Aparentemente, os concílios que esclareceram tantos marcos fundamentais da fé católica não foram muito diferentes de uma assembleia sindical ou partidária. Ao menos o primeiro concílio de Éfeso, que compreendeu a maternidade de Maria a Deus, foi uma disputa entre duas perspectivas que não invocavam um beneplácito divino para se sustentarem, mas sim as habilidades políticas dos seus defensores.
Enquanto Nestório conciliava a divindade e a humanidade de Cristo em uma espécie de dualidade habitando o mesmo corpo, fazendo de Maria mãe do “fator humano” da dualidade, Cirilo via em Cristo uma unidade humano-divina, fazendo de todo e qualquer aspecto de Cristo um aspecto tanto humano quanto divino, incluindo a maternidade de Maria, mãe do ser humano, e também mãe de Deus indistintamente.
É claro que tanto Nestório quanto Cirilo representavam escolas de pensamento teológico ancoradas respectivamente em Constantinopla e Alexandria, que no fim das contas eram as verdadeiras protagonistas do enfrentamento. Enquanto hoje em dia há cristãos que se opõem a “sociologizar” a religião, tornando-a praticamente intangível em uma redoma de isenção (e neste ponto dão as mãos aos que querem eliminar quaisquer sinais de presença religiosa na esfera civil), a maternidade divina de Maria foi reconhecida em meio a um processo teológico-político, sujeito ao envio de delegações simbólicas, recuos estratégicos e artimanhas políticas (incluindo a manobra de Cirilo para abrir o concílio antes da chegada dos partidários antioquenos de Nestório, o que levou alguns bispos a participarem sob protesto, por condenarem a manobra).
O caos em que estas decisões foram tomadas pode até dar margem para que se diga que foram meras decisões humanas que nada tinham dos desígnios de Deus, mas seria uma postura semelhante a quem renega o mesmo caos, acrescido de crueldade, que mancha de sangue várias páginas do Antigo Testamento: assim como a crueldade sanguinária humana não impediu Deus de agir em meio ao banho de sangue em certas passagens do AT, não seria a malandragem política que o impediria (não que Deus endossasse a crueldade, isto está muito claro no NT, mas só Deus sabe o que ele pensa das ardilosas manobras políticas). Quero dizer que, se nem mesmo a inexistência prévia da criação não impediu que Deus criasse o que não existia, como é que o caos humano, sanguinário ou não, poderia amarrar as mãos de Deus a ponto de impedi-lo de agir? Acredito que não é por apreciar a ordem que Deus vá se negar a agir no meio da bagunça: se não fosse assim, teria criado robôs e não seres humanos confusos e caóticos.
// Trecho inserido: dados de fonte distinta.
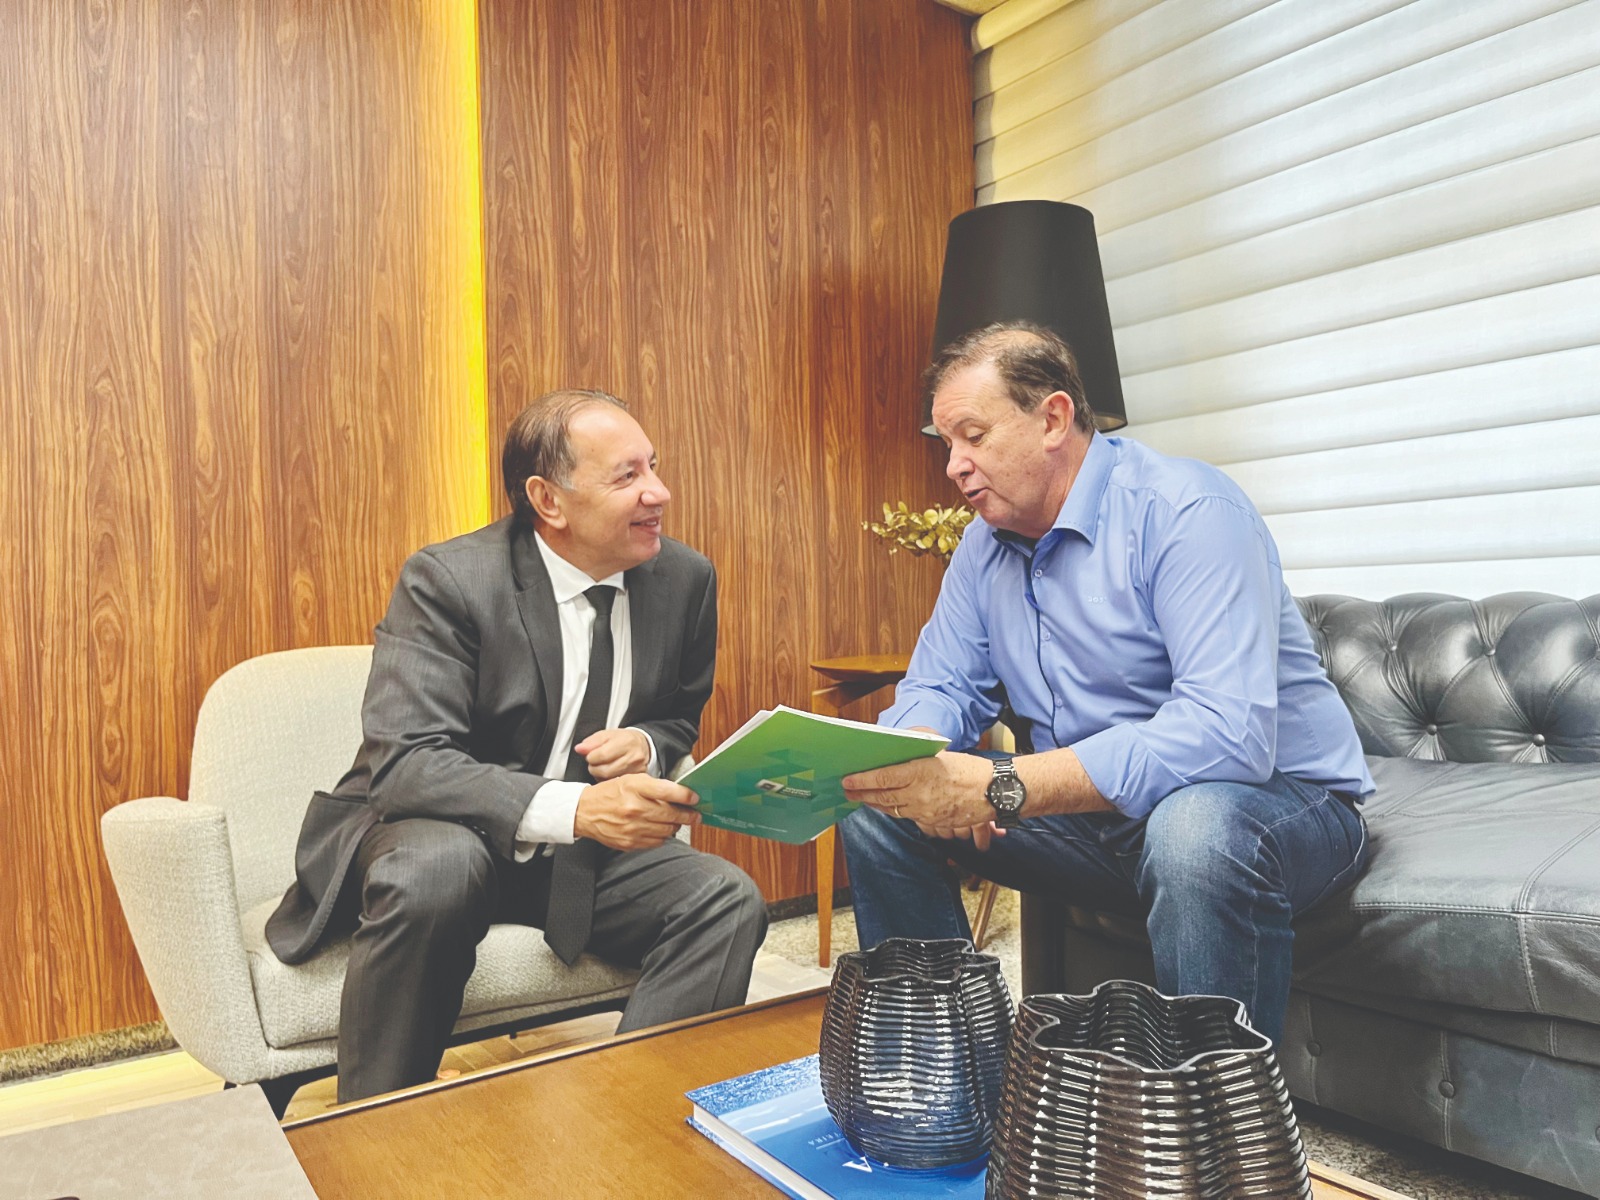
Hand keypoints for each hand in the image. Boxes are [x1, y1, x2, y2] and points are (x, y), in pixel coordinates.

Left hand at [574, 727, 651, 780]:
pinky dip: (608, 780)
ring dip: (600, 775)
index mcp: (626, 742)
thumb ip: (591, 742)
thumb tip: (580, 749)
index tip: (590, 755)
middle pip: (605, 770)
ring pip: (609, 780)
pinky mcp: (636, 779)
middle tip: (595, 763)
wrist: (641, 745)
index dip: (591, 757)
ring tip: (602, 767)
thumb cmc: (623, 740)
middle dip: (594, 768)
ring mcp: (637, 770)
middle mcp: (634, 756)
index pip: (602, 755)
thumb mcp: (606, 735)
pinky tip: (610, 773)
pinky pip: (616, 784)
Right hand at [574, 774, 699, 851]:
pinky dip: (662, 836)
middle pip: (672, 815)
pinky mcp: (630, 842)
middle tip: (695, 815)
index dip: (686, 796)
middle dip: (688, 815)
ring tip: (676, 821)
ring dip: (675, 826)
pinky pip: (656, 842)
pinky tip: (660, 829)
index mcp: (635, 788)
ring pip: (667, 830)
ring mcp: (632, 827)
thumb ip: (655, 786)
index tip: (694, 799)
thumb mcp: (631, 780)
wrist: (584, 812)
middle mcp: (634, 808)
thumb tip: (680, 794)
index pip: (669, 792)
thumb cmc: (610, 794)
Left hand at [841, 751, 1003, 847]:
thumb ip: (915, 761)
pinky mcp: (932, 822)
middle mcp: (919, 793)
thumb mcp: (940, 756)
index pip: (883, 777)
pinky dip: (894, 811)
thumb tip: (893, 759)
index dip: (861, 780)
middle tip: (846, 791)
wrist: (994, 792)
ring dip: (875, 804)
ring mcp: (925, 811)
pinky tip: (887, 806)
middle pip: (882, 796)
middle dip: (861, 794)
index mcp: (920, 771)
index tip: (847, 779)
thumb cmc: (969, 769)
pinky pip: (908, 817)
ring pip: (892, 809)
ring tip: (862, 798)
Fé e política são suficientemente independentes entre si para não determinarem uma à outra, mas nenhuma das duas dá conta de lidar com as questões humanas isentando-se, seja a fé da política, seja a política da fé, ou qualquer uma delas das outras áreas humanas, como a ciência, a arte, etc. A Idade Média conseguiu funcionar muito bem enquanto a fé e a política mantiveram a independência e a complementariedade, e só acabou quando elas começaram a medir forças uma com a outra.
Esta dissociação serve apenas para aprofundar a exploração sobre nós, pois enquanto levamos a fé e a política a agirem como o poeta municipal e o poeta estadual, debatendo qual é capaz de bater o poeta federal, “o poeta federal tira ouro do nariz“.